CLERMONT — In the 1960s and '70s, the British Invasion included more than the Beatles and a new style of music. A fresh, irreverent type of comedy was unleashed by six young men who performed as Monty Python.
That comedy, with its non-sequiturs, absurd situations and liberated nonsense, influenced comedy in the U.S. from "Saturday Night Live" to "The Simpsons" and "South Park."
But the Pythons, as they were called, weren't a flash in the pan. At 8 p.m. Friday, Sept. 6, a musical, three-time Tony Award winner "Monty Python's Spamalot," will open at the Moonlight Players Warehouse Theater.
Andre Provencher plays King Arthur.
"I didn't get the humor when I first saw the movies as a child," Provencher said. "But now I love just being so off-the-wall and quirky. Eric Idle's forte is wordplay, like, 'Tonight' the night when all my knights unite.' "
Original Python Idle wrote the book, the lyrics and collaborated on the music, with John Du Prez and Neil Innes.
Director Tom Kline has pulled out all the stops.
First, he drove to Miami to bring back the theater's first connected seats (replacing stacking banquet chairs), then he made a deal to have every type of Spam delicacy served in the lobby — including Spam, cream cheese and raspberry jam on toast points. And the theater will offer Monty Python's Holy Grail, which has the "G" and "r" crossed out.
"We will have a pre-show," Kline said. "Python fans should come early."
There is more.
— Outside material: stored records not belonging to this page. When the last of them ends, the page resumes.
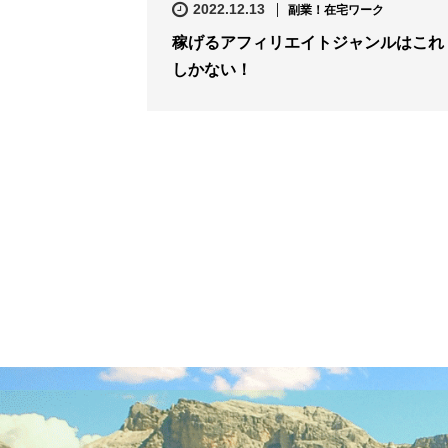
2022.12.13
副業！在宅ワーク
稼げるアフィリエイトジャンルはこれ
しかない！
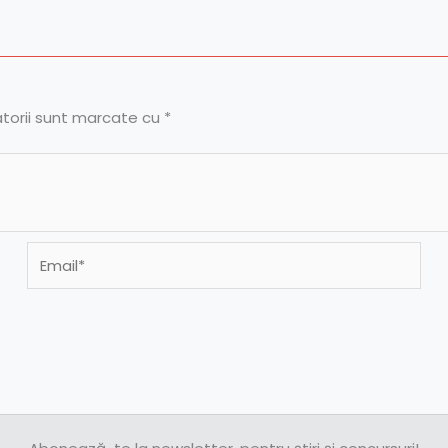
atorii sunt marcate cu
*
Email*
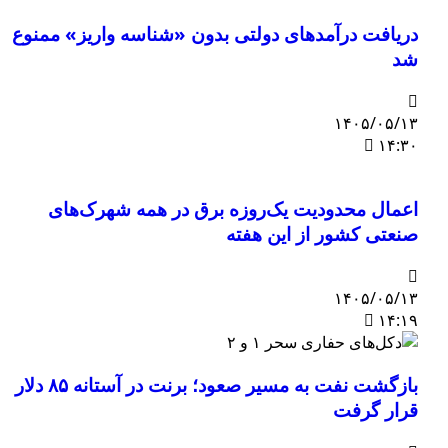
دریافت درآمدهای دولتی بدون «شناسه واریز» ممنوع
شد
۱۴۰۵/۰۵/۱۳
۱۴:۳۰
اعمال محدودیت یک‌روزه برق در همه شهرک‌های
صنعتی کشور از این هفته
۱۴۰۵/۰۵/۱۳
۱۴:۱۹
بازگشت نفت به مسیر صعود؛ برنت در آستانه ۸۵ دلار
قرار گرفت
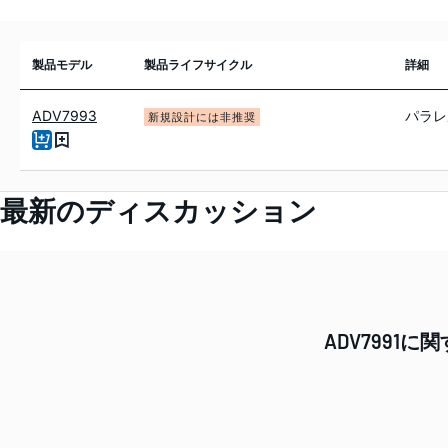
製品モデル
製品ライフサイクル
詳細
ADV7993
パラレ
新規設計には非推奨
最新のディスカッション
ADV799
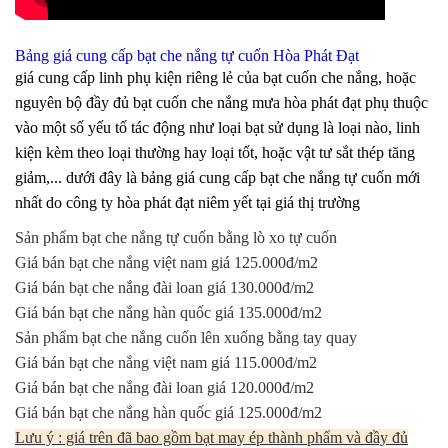
Bảng giá cung cấp bạt che nắng tự cuốn Hòa Phát Đạt
giá cung cấp linh phụ kiện riêng lẻ của bạt cuốn che nắng, hoặc
nguyên bộ đầy đủ bạt cuốn che nắng mưa hòa phát đạt phụ thuộc
vào một số yếu tố tác động như loại bạt sử dụng là loại nào, linh
kiện kèm theo loại thường hay loại tốt, hoặc vật tư sắt thép tăng
giảm,... dưới đây là bảng giá cung cấp bạt che nắng tự cuốn mới
nhất do công ty hòa phát đạt niêm yết tại giá thị trường
Sản phẩm bạt che nắng tự cuốn bằng lò xo tự cuốn
Giá bán bạt che nắng việt nam giá 125.000đ/m2
Giá bán bạt che nắng đài loan giá 130.000đ/m2
Giá bán bạt che nắng hàn quốc giá 135.000đ/m2
Sản phẩm bạt che nắng cuốn lên xuống bằng tay quay
Giá bán bạt che nắng việt nam giá 115.000đ/m2
Giá bán bạt che nắng đài loan giá 120.000đ/m2
Giá bán bạt che nắng hàn quốc giá 125.000đ/m2
Lưu ý : giá trên đã bao gồm bạt may ép thành phẩm và đầy đủ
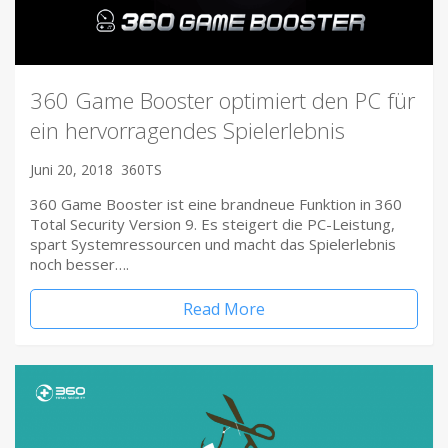
360 Game Booster optimiert den PC für
ein hervorragendes Spielerlebnis
Juni 20, 2018
360TS
360 Game Booster ist eine brandneue Funktion in 360
Total Security Version 9. Es steigert die PC-Leistung,
spart Systemressourcen und macht das Spielerlebnis
noch besser….
Read More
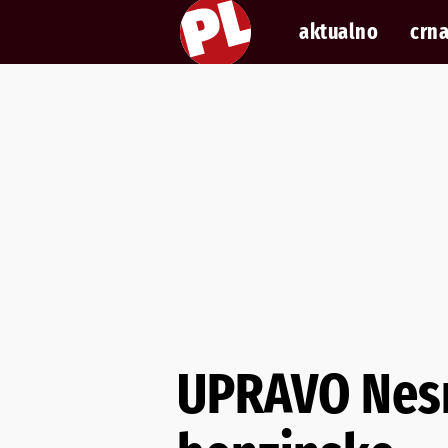
aktualno
crna
UPRAVO Nesre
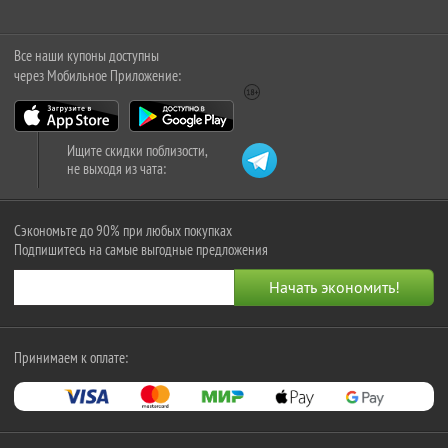
Все наши купоны доступны
через Мобильное Приложение:
Ищите скидки поблизости,
не выходя из чата:
Сэкономьте до 90% при любых покупках
Подпишитесь на самые выгодные предложения
Принимаем к оплате:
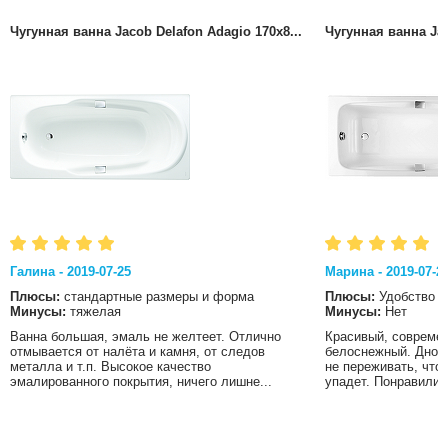
Чугунная ванна Jacob Delafon Adagio 170x8...
Чугунная ванна Jac
Галина - 2019-07-25
Марина - 2019-07-2
Плюсы:
стандартные размеры и форма
Плюсы:
Удобство
Минусы:
тяжелая
Минусы:
Нет
Ванна большая, эмаль не желтеет. Отлично
Красивый, современ
отмывается от налёта и камня, от следов
белоснежный. Дно в
металла и т.п. Высокое качество
не переживать, что
эмалированного покрытия, ничего лишне...
упадет. Понравились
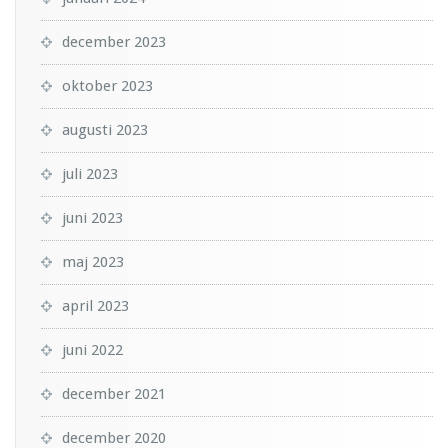
december 2023
oktober 2023
augusti 2023
juli 2023
juni 2023
maj 2023
april 2023
juni 2022
december 2021
december 2020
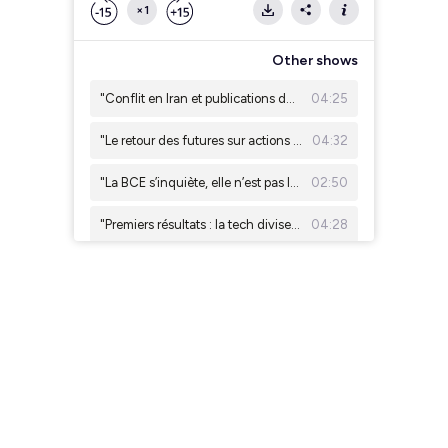
×1
Other shows
"Conflit en Iran et publications de la tech : les marchés sous tension" Julien Quistrebert, Tailor AM
04:25
"Le retour des futures sur actions individuelles aux États-Unis" Eric Lafrenière, Sunny AM
04:32
"La BCE s’inquiète, elle n’est pas la seule !" Christian Bito (ESSEC et SLGP)
02:50
"Premiers résultats : la tech divise, l'industrie européenne rassure" Léonard Cohen, Ginjer AM
04:28
IA, cloud, électrification : les nouveaux moteurs de l'énergie propre. Antoine Robbe, Galilee AM
03:53
"Résultats d'entreprises : un début de saison record aux US, plus mitigé en Europe" Emeric Blond, Tailor AM
03:43
"Effet de levier : les investisseurs américains empruntent de plus en plus pour investir" Eric Lafrenière, Sunny AM
05:02
"De l’eau pour mettre le feu : l’opéra ?!" Christian Bito (ESSEC et SLGP)
02:48
"Résultats d'entreprises : les banques américaines donnent le ton" Léonard Cohen, Ginjer AM
03:36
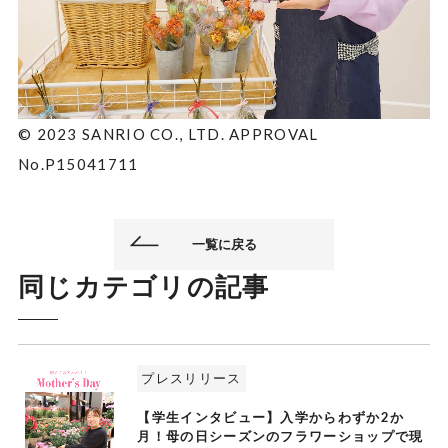
© 2023 SANRIO CO., LTD. APPROVAL
No.P15041711
一覧に戻る
同じカテゴリの記事
プレスリリース
【学生インタビュー】入学からわずか2か
月！母の日シーズンのフラワーショップで現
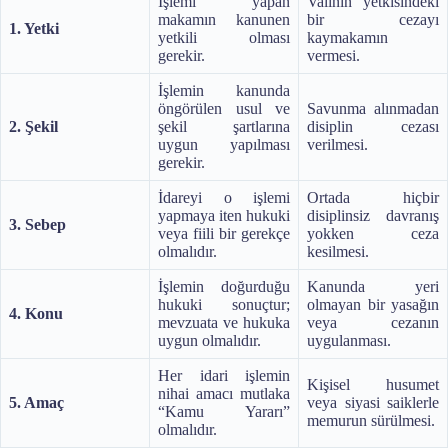
İşlemi yapan
Valinin yetkisindeki
makamın kanunen
bir cezayı
1. Yetki
yetkili olması
kaymakamın
gerekir.
vermesi.
İşlemin kanunda
öngörülen usul ve
Savunma alınmadan
2. Şekil
şekil şartlarına
disiplin cezası
uygun yapılması
verilmesi.
gerekir.
İdareyi o işlemi
Ortada hiçbir
yapmaya iten hukuki
disiplinsiz davranış
3. Sebep
veya fiili bir gerekçe
yokken ceza
olmalıdır.
kesilmesi.
İşlemin doğurduğu
Kanunda yeri
hukuki sonuçtur;
olmayan bir yasağın
4. Konu
mevzuata ve hukuka
veya cezanın
uygun olmalıdır.
uygulanması.
Her idari işlemin
Kişisel husumet
nihai amacı mutlaka
5. Amaç
veya siyasi saiklerle
“Kamu Yararı”
memurun sürülmesi.
olmalıdır.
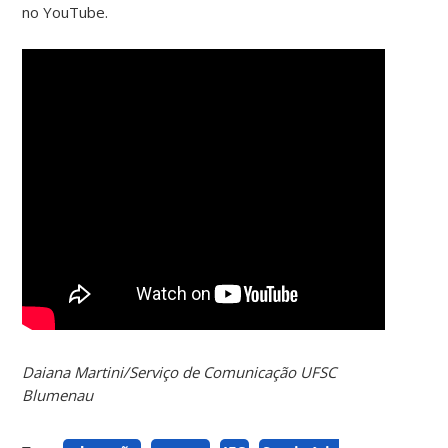
no YouTube.
Daiana Martini/Serviço de Comunicação UFSC
Blumenau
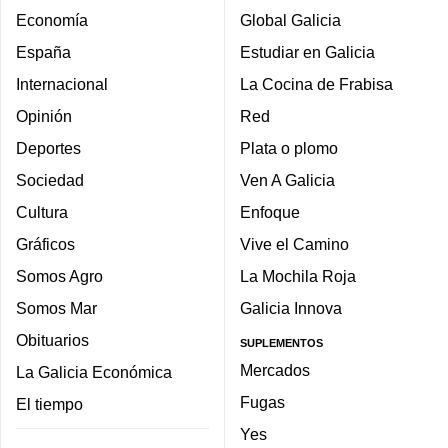
Economía
Global Galicia
España
Estudiar en Galicia
Internacional
La Cocina de Frabisa
Opinión
Red
Deportes
Plata o plomo
Sociedad
Ven A Galicia
Cultura
Enfoque
Gráficos
Vive el Camino
Somos Agro
La Mochila Roja
Somos Mar
Galicia Innova
Obituarios
SUPLEMENTOS
Mercados
La Galicia Económica
Fugas
El tiempo
Yes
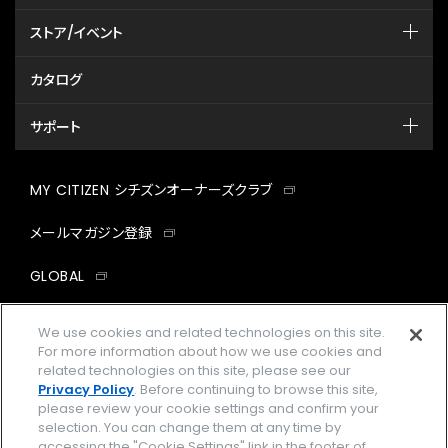
ストア/イベント
カタログ
サポート
MY CITIZEN シチズンオーナーズクラブ
メールマガジン登録
GLOBAL
facebook
instagram
twitter
yout
We use cookies and related technologies on this site.
For more information about how we use cookies and
related technologies on this site, please see our
Privacy Policy
. Before continuing to browse this site,
please review your cookie settings and confirm your
企業情報
ご利用規約
selection. You can change them at any time by
accessing the "Cookie Settings" link in the footer of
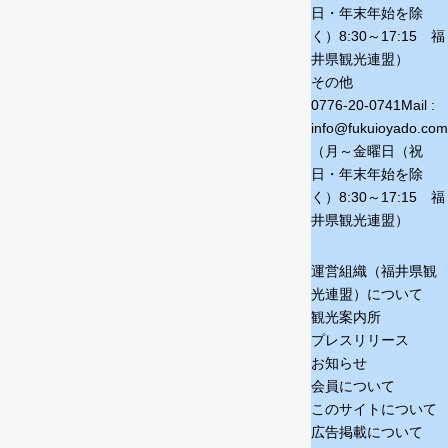
日・年末年始を除
く）
8:30～17:15 福
井県観光連盟）
その他
0776-20-0741
Mail :
info@fukuioyado.com
（月～金曜日（祝
日・年末年始を除
く）
8:30～17:15 福
井県観光連盟）
運営組織（福井県観
光連盟）について
観光案内所
プレスリリース
お知らせ
会員について
このサイトについて
広告掲載について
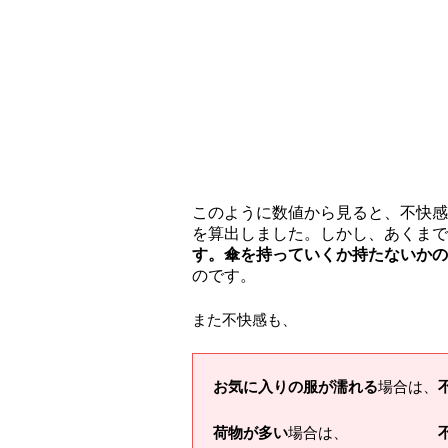
このように数値から見ると、不快感
を算出しました。しかし、あくまで
す。
傘を持っていくか持たないかの
のです。
また不快感も、
お気に入りの服が濡れる
場合は、
荷物が多い
場合は、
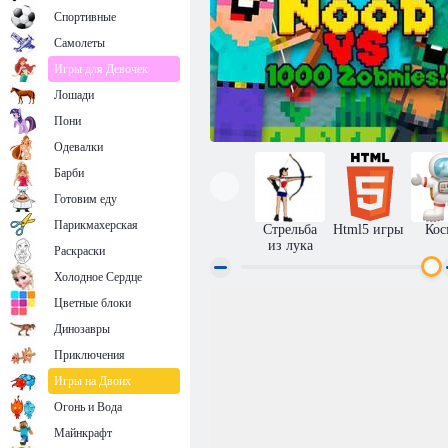
Спортивные
Самолеты
Игры для Девочек
Лошади
Пони
Одевалки
Барби
Готовим еду
Парикмахерская
Стрельба
Html5 игры
Кос
из лука
Раскраски
Холодное Сердце
Цветные блоки
Нуб против 1000 зомби
Динозавры
Приключения
Игры на Двоих
Огонь и Вода
Майнкрафт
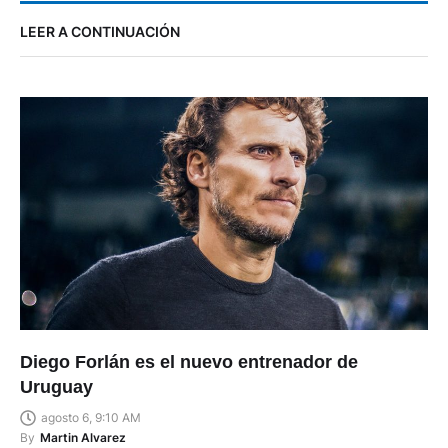
LEER A CONTINUACIÓN
Diego Forlán es el nuevo entrenador de
Uruguay
agosto 6, 9:10 AM
By
Martin Alvarez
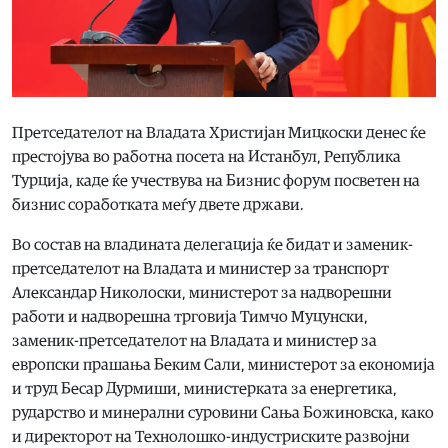
Претседателот на Владата Христијан Мицкоски денес ќе
престојува во работна посета на Истанбул, Република
Турција, каде ќе учествува на Бизнис форум посветен на
бизнис соработката меѓу двете држави.
Во состав на владината делегација ќе бидат и заменик-
претседателот на Владата и министер за транспорт
Александар Николоски, министерот за надворешни
работи и надворешна трговија Тимчо Муцунски,
заменик-претседателот на Владата и министер за
европски прашања Беким Сали, министерот за економија
и труд Бесар Дурмиши, министерката за енергетика,
рударство и минерални суровини Сања Божиновска, како
и директорот на Технолошко-индустриските развојни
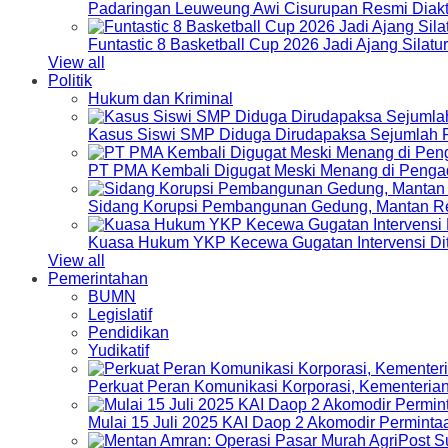
Padaringan Leuweung Awi Cisurupan Resmi Diakt
Funtastic 8 Basketball Cup 2026 Jadi Ajang Silat
View all
Politik
Hukum dan Kriminal
Kasus Siswi SMP Diduga Dirudapaksa Sejumlah P
PT PMA Kembali Digugat Meski Menang di Pengad
Sidang Korupsi Pembangunan Gedung, Mantan Re
Kuasa Hukum YKP Kecewa Gugatan Intervensi Di
View all
Pemerintahan
BUMN
Legislatif
Pendidikan
Yudikatif
Perkuat Peran Komunikasi Korporasi, Kementeri
Mulai 15 Juli 2025 KAI Daop 2 Akomodir Perminta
Anyone who puts on the musical can't vary from the script, which means he had to construct a Bring-out-your-dead cart, paying $80 for its wheels alone, build a giant Trojan Rabbit and find 18 foam fish.
The production also boasts a fog machine, confetto cannons, exploding torches and a catapult that tosses a life-size cow.
"This is the most prop-heavy show I've ever been involved in," Kline said.
He underscores the musical may not be everyone's cup of tea.
"There is nothing, no ethnicity, no characteristic, nothing they don't make fun of," he said.
The play will continue at the Moonlight Players Warehouse Theatre, 732 B W. Montrose St., through Oct. 6.
Performances begin at 8 p.m. Friday and Saturday and 2 p.m. Sunday.
Tickets are $15 and $12 for students.